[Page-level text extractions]
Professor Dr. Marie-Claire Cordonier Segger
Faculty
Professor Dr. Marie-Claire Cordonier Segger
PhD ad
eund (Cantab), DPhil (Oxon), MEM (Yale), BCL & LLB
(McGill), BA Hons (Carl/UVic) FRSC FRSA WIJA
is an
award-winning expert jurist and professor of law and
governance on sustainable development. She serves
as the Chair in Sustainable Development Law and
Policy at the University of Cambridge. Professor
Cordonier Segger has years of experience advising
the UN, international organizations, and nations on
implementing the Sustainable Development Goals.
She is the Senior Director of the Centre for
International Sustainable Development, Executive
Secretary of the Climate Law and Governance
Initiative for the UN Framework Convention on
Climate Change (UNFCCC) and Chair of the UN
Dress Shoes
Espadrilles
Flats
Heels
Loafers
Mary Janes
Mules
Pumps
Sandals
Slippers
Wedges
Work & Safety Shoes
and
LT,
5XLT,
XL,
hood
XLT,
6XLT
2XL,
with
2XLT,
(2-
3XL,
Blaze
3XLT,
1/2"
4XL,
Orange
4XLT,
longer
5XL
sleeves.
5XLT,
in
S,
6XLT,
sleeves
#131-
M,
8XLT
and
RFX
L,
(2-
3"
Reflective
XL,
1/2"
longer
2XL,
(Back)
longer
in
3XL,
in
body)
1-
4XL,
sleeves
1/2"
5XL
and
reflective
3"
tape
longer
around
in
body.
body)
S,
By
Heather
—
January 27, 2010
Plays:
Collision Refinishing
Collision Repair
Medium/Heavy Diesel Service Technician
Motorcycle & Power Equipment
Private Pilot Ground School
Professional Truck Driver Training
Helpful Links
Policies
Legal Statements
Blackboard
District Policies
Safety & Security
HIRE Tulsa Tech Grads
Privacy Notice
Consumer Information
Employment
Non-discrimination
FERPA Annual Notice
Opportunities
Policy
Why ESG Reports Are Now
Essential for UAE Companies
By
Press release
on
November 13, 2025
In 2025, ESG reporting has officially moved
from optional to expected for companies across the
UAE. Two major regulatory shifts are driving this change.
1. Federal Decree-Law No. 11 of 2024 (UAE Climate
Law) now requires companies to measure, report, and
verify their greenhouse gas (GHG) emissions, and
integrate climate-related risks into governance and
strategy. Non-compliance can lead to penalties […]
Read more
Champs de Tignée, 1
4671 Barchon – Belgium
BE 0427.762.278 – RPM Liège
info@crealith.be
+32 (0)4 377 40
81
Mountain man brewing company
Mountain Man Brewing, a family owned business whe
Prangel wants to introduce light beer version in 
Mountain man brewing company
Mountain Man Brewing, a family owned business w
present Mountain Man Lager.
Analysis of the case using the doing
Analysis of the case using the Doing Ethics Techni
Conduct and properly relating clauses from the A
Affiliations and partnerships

Assignment:
Copy out, in full, each line above that has the word "Chair" in it.

Response box:
as the Chair in Sustainable Development Law and
Climate Change (UNFCCC) and Chair of the UN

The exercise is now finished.